Roadmap to Readmission Reduction: A Community Hospital INTERACTing with Six Partnered SNFs
by Sally L. Gaspar, RN
2016 Best Practices Summit - Second Place Winner 
 

St Jude Medical Center is a 320 bed, nonprofit Catholic community hospital.  A member of St Joseph Hoag Health System, it serves a large senior population and is located in a zip code with twice the percentage of individuals 65 and older as compared with the rest of Orange County.

  • Why did we start the collaboration? With the closure of the St Jude short term SNF aka TCC or Transitional Care Center, the hospital leadership has made it imperative that the hospital partner with local SNFs in order to engage in a stronger collaboration. In addition, the medical center’s strategic goal is to reduce unnecessary transfers to hospital from SNFs through a coordinated hospital-SNF collaboration that improves clinical outcomes through quality of care and reduces costs.

  • How did we start the collaboration?  Community partners were chosen. Our bases in choosing the 6 SNFs were as follows:  Medicare overall star rating, SNFist care, staffing,  quality of care and regulatory compliance. Every month, the 6 partnered SNF and hospital representatives meet and discuss updates, issues and strategies to overcome issues.

  • What is our best practice? Strong collaboration between hospital and SNFs, plus INTERACT tool usage, equals Readmission Reduction.

Avoidable readmissions are a major financial problem for the nation’s health care. Under the Hospital Readmission Reduction Program, hospitals with high rates of readmissions see a reduction in Medicare payment. The prospect of penalties and reimbursement model changes based on hospital readmission rates.

INTERACT is an evidence-based quality improvement program that has different tools, that focuses on improving the management of acute changes in condition.  As a result, hospitalizations are avoided in situations that can be feasibly and safely managed by skilled nursing facilities.

  • HOW DID WE START INTERACTing? A ONE day CALTCM  training done July 2015 at St Jude Medical  Center with  a goal to train the trainers. Information, gathered from both reviews, is incorporated in the quality improvement program by giving feedback to SNF. It is discussed at monthly SNF steering committee meeting at the hospital. Trends and readmission % are also discussed by SNF and hospital representatives to develop action plans.

  • HOW IT IS DONE IN THE SNF? The 6 SNFs have their own clinical operational process. The highlighted yellows are the ones that were added and reemphasized in their system such as SBAR, Stop and watch, QI tool and Transfer form.

 

 

  • WHAT WE KNOW? HOSPITAL AND SNF DATA There are not a lot of solid hard exact numbers when it comes to readmission rates. So what we used as baseline in regards to national average is gathered from the American Health Care Association (AHCA)..

 

  • WHAT DOES THIS MEAN?  When we started the collaboration and INTERACT planning phase we were at 15% last September  2014. By the end of 2014, we were at 12.2%. Before we started the formal training and implementation of INTERACT, we were at 11.9%. One has  to remember that as we were moving forward, we are adding ideas to build momentum. After the July 2015 training, we still continue to modify, plan and implement. By the end of 2015, our SNF readmission rate was down to 11.4%.
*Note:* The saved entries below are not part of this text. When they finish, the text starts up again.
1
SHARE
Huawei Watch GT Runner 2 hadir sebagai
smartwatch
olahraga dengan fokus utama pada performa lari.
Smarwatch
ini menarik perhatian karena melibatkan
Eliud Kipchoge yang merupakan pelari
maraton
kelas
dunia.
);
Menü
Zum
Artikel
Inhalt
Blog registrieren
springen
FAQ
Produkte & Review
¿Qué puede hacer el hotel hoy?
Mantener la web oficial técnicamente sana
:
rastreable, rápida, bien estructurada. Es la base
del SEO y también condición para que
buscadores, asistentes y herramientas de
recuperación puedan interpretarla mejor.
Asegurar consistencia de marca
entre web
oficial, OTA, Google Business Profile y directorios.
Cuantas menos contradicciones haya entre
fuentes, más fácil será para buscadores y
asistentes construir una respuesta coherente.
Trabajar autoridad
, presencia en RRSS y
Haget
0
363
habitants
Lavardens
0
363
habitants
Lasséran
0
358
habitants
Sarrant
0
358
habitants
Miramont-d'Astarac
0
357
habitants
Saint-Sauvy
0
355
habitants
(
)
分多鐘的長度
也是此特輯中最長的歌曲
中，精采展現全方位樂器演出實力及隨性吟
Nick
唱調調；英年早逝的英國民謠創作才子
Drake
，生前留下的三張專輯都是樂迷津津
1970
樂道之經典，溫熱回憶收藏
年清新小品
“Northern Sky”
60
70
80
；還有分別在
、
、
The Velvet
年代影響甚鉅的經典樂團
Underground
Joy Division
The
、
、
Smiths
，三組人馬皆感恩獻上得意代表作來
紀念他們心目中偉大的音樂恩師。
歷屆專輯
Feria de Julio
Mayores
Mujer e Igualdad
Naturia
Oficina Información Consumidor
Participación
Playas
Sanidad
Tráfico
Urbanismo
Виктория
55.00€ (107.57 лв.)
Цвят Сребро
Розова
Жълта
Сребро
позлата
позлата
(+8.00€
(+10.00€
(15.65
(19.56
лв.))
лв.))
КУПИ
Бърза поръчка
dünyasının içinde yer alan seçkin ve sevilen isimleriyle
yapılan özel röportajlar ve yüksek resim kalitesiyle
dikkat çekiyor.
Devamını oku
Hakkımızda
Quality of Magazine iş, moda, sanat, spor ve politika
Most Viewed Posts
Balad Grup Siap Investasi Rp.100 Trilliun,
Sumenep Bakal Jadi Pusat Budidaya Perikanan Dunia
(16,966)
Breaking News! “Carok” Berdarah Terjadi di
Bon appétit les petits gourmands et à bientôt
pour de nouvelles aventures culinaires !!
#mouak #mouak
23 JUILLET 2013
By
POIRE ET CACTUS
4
The most important thing I want you to know about this table is to look at the INTERACT tools usage (SBAR, transfer form) in the readmission review and INTERACT tools usage (SBAR, S&W) in the change of condition review.  If SNFs use the INTERACT tools (SBAR or S&W or both) appropriately and they are “fully engaged” in using it, more of the patient changes of condition will be managed in the snf and avoid unnecessary transfers.

When Skilled Nursing Facilities  are able to prevent unnecessary transfers to hospital and their related complications, they become or continue to become attractive partners for hospitals, health care systems, managed care plans and accountable care organizations.